[Data extract]

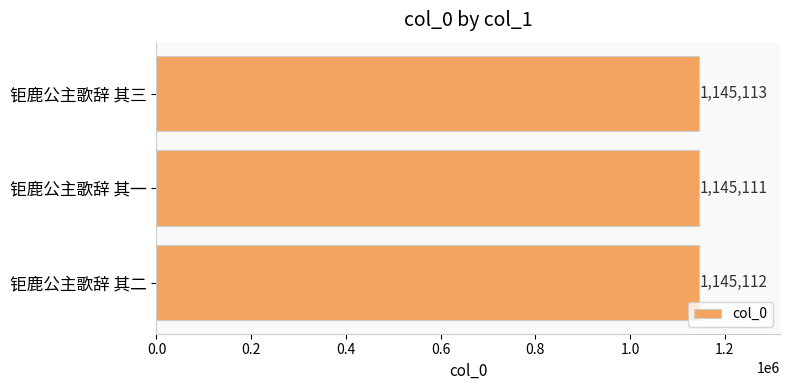

How many values are below 1145112?

1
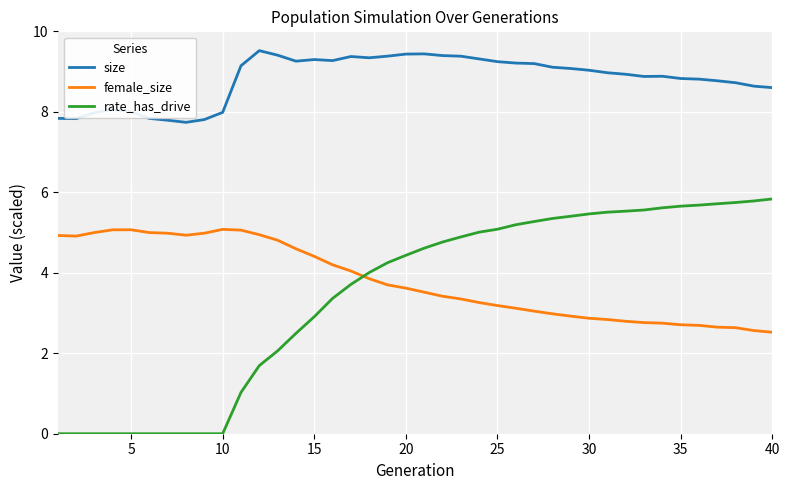

Count the number of data series in this chart.

3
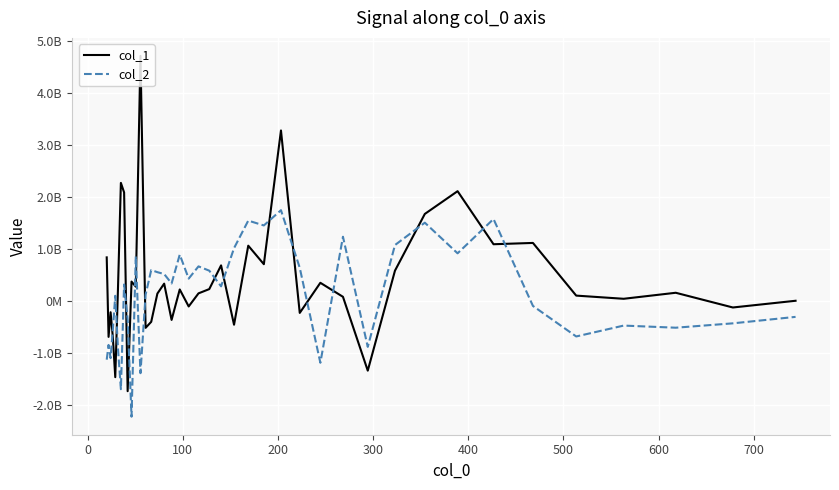

Is this an area chart (filled region under the line)?

No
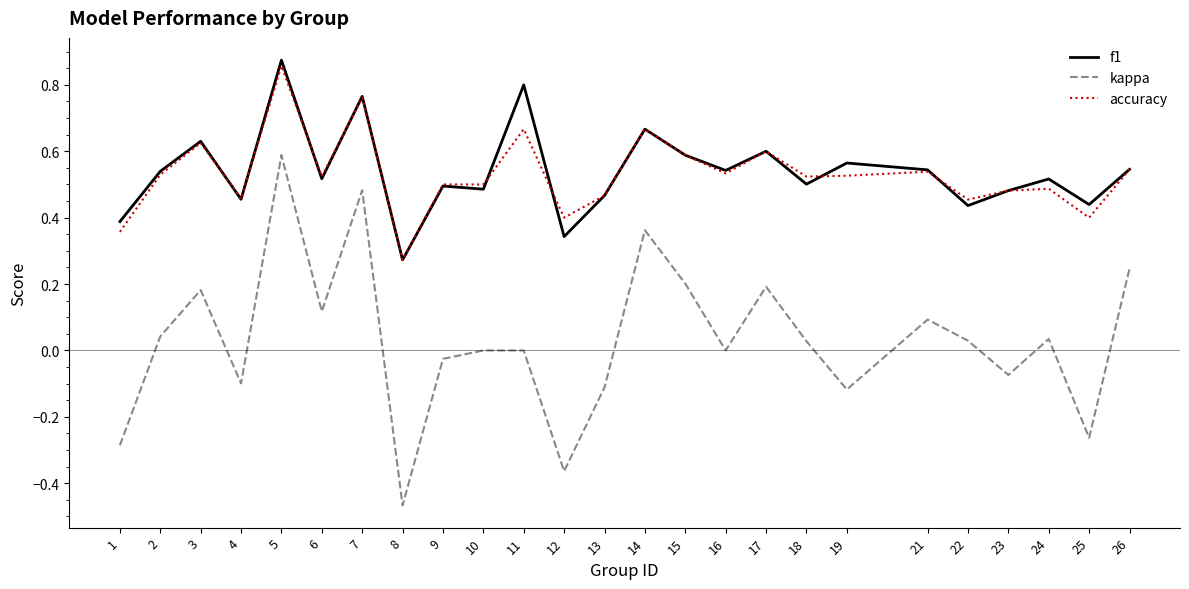

What is the total value across all series at 7?

2.0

[/Data extract]

» **What to do**
Please convert the lines of all the items above into a JSON list of strings, one string per line, skipping blank lines. Leave the pictures out.

» **Written solution**
[
  "How many values are below 1145112?",
  "1",
  "Count the number of data series in this chart.",
  "3",
  "Is this an area chart (filled region under the line)?",
  "No",
  "What is the total value across all series at 7?",
  "2.0"
]